■ Questions sur le support ■
• a. Dans le texte sur l'externalisation logistique, récrivez sous forme de liste le paragraphe qui commence par « Du côté client et du côté prestataire », en conservant ses faits principaux.
• b. Veuillez traduire en anglais cette phrase du texte sur l'externalisation logistique : « Externaliser sa logistique ne veut pas dire laisser son prestataire en totale autonomie. »
• c. Reprenez la rédaction du texte sur l'externalisation logistique à partir de sa dernière phrase.

■ Texte d'étude ■
------------------------------------------------------------------------

De plus en plus d’entreprises se tournent vers l’externalisation de leur logistique via un 3PL ou 4PL. Beaucoup voient l’externalisation comme un levier simple de réduction des coûts en négligeant parfois les pendants, notamment la gestion de la relation entre un client et son prestataire. Les enjeux sont pourtant multiples : créer un vrai partenariat dans lequel chacun y trouve son compte, garantir une prestation de qualité, éviter la perte de contrôle et l’effet « boîte noire » pour le client. Afin d’avoir une relation la plus constructive possible, celle-ci doit s’organiser autour de trois grands axes : piloter, améliorer et contrôler.
Avant toute chose, il est nécessaire que la relation entre prestataire logistique et client soit cadrée par plusieurs éléments indispensables au bon fonctionnement :
- Un contrat clair, explicitant les engagements de chacun et le processus en cas de manquement (pénalités – rupture de contrat…).
- Des documents de projets précis et partagés qui intègrent et complètent les éléments de l’appel d’offres.
- Un encadrement des prix clair, incluant des tolérances de volumes pour les prix donnés et un cadre de discussion en cas de dépassement de ces tolérances.
Sans ces trois éléments faisant office de prérequis, les trois axes d’une bonne relation client – prestataire ne peuvent s’appliquer.
Piloter
Externaliser sa logistique ne veut pas dire laisser son prestataire en totale autonomie. Un 3PL doit être piloté et pour cela, plusieurs éléments doivent être pris en compte.
Du côté client et du côté prestataire, une personne unique doit être identifiée comme interlocuteur principal. Ces interlocuteurs sont de vrais pilotes de la relation : ils ont un rôle transverse devant jongler avec des sujets opérationnels et les sujets plus globaux. Il ne s’agit pas de faire communiquer acheteurs et commerciaux, leurs responsabilités sont multiples : s’assurer que les points de contacts sur les sujets plus opérationnels soient clairement identifiés, centraliser les messages, animer la structure de pilotage, suivre la facturation…
De plus, une structure de pilotage doit être clairement définie dans la phase de contractualisation. Les rituels, participants, indicateurs de suivis, niveaux de détails, fréquence, décisions et leviers sont autant d’éléments devant être pris en compte dans la définition cette structure. Il est important d’intégrer deux mailles de temps dans le pilotage avec un premier rituel à une maille courte, généralement mensuelle, afin de suivre les indicateurs clés par processus et les problématiques majeures, et un second rituel, à une maille plus longue, généralement annuelle, pour faire un bilan complet de la prestation, incluant généralement les achats.

------------------------------------------------------------------------

Données textuelles extraites des pages
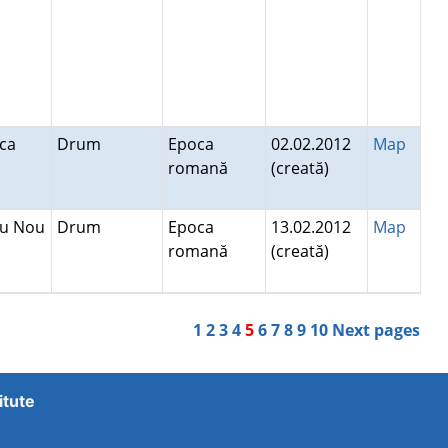
ca
Drum
Epoca
02.02.2012
Map
romană
(creată)
tu Nou
Drum
Epoca
13.02.2012
Map
romană
(creată)
1
2
3
4
5
6
7
8
9
10
Next pages
itute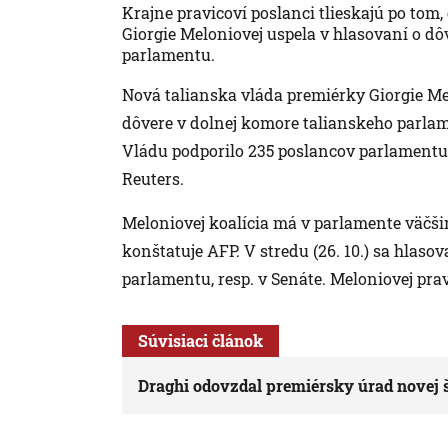
Krajne pravicoví poslanci tlieskajú po tom
Giorgie Meloniovej uspela v hlasovaní o dô
parlamentu.
Nová talianska vláda premiérky Giorgie Melo
dôvere v dolnej komore talianskeho parla
Vládu podporilo 235 poslancov parlamentu, 1
Reuters.
Meloniovej koalícia má v parlamente väčši
konštatuje AFP. V stredu (26. 10.) sa hlaso
parlamentu, resp. v Senáte. Meloniovej pra
Súvisiaci článok
Draghi odovzdal premiérsky úrad novej 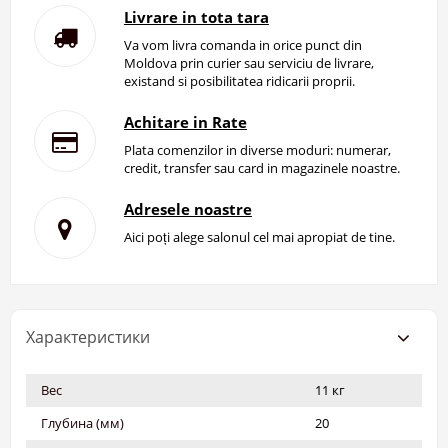
Livrare in tota tara
Va vom livra comanda in orice punct din
Moldova prin curier sau serviciu de livrare,
existand si posibilitatea ridicarii proprii.
Achitare in Rate
Plata comenzilor in diverse moduri: numerar,
credit, transfer sau card in magazinele noastre.
Adresele noastre
Aici poți alege salonul cel mai apropiat de tine.
Характеристики
Вес
11 кг
Глубина (мм)
20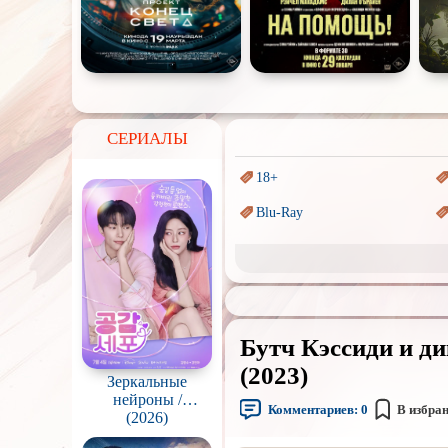
СЕРИАЛЫ
18+
Blu-Ray
Sci-Fi (Научная
фантастика)
Аниме
Индийское кино
Бутч Кэссиди и ди
Маги и Волшебники
(2023)
Зеркальные
Параллельные миры
нейроны /
Комментариев:
0
В избра
Gonggapsepyo
(2026)
Пеплум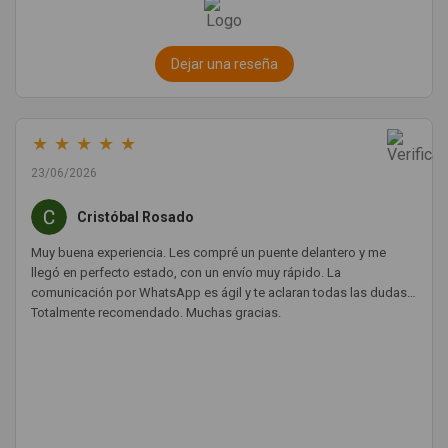
Dejar una reseña
★
★
★
★
★
23/06/2026
Cristóbal Rosado
Muy buena experiencia. Les compré un puente delantero y me
llegó en perfecto estado, con un envío muy rápido. La
comunicación por WhatsApp es ágil y te aclaran todas las dudas.
Totalmente recomendado. Muchas gracias.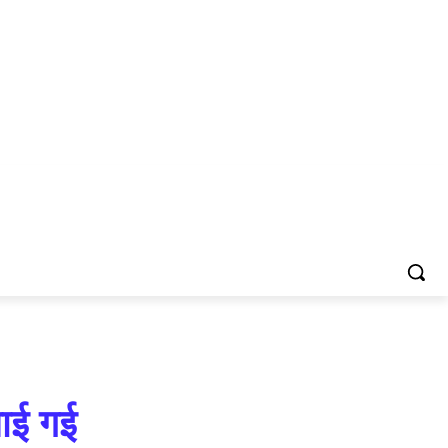
नाई गई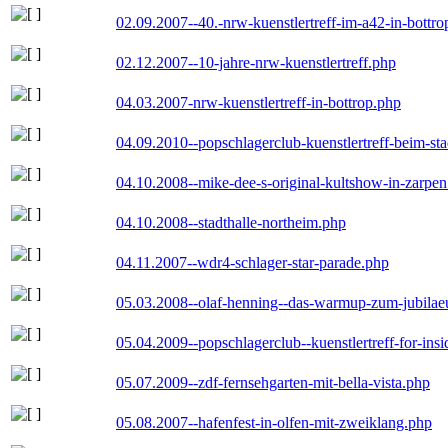
02.09.2007--40.-nrw-kuenstlertreff-im-a42-in-bottro
02.12.2007--10-jahre-nrw-kuenstlertreff.php
04.03.2007-nrw-kuenstlertreff-in-bottrop.php
04.09.2010--popschlagerclub-kuenstlertreff-beim-sta
04.10.2008--mike-dee-s-original-kultshow-in-zarpe
04.10.2008--stadthalle-northeim.php
04.11.2007--wdr4-schlager-star-parade.php
05.03.2008--olaf-henning--das-warmup-zum-jubila
05.04.2009--popschlagerclub--kuenstlertreff-for-insi
05.07.2009--zdf-fernsehgarten-mit-bella-vista.php
05.08.2007--hafenfest-in-olfen-mit-zweiklang.php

------------------------------------------------------------------------

■ Corrigé de l'exercice ■
• a.
- Le client et le prestataire désignent chacun un interlocuteur principal unique.
- Ces interlocuteurs pilotent la relation. Leur rôle transverse couvre à la fois les sujets opérationnels et les sujets plus globaux.
- Leur mission ne se limite pas à faire communiquer acheteurs et commerciaux. Ils doivent :
  - identifier clairement les points de contact opérationnels ;
  - centraliser les messages ;
  - animer la structure de pilotage ;
  - suivre la facturation.

• b. Outsourcing your logistics does not mean leaving your provider with complete autonomy.

• c.
Enfin, pour maintenir au mieux une sérénité dans le travail opérationnel et dans les moments plus difficiles, les mécaniques d’escalade et d’arbitrage doivent être définis en amont : qui contacter en cas de problèmes ? Qui arbitre quoi ? Quoi mettre en place en cas de conflits et de désaccords persistant dans le temps ? Les points de contact et plan d’action doivent être décrits à tous les niveaux (autant dans le cas d’un retard d’un camion que le cas d’un désaccord majeur sur la facturation) et doivent être validés par l’ensemble des parties prenantes.
Améliorer
En plus d’une structure de pilotage, une démarche d’amélioration continue doit être mise en place dans le but d’identifier les problèmes majeurs et d’apporter des solutions.
Le point de pilotage régulier doit être l’occasion de suivre un plan d’action et suivre l’évolution des sujets compliqués. Des ressources plus opérationnelles doivent intervenir car elles seront des leviers pour détecter et résoudre facilement les problèmes, facilitant aussi le dialogue transverse client – prestataire pour la réalisation rapide et efficace de ce plan d’action.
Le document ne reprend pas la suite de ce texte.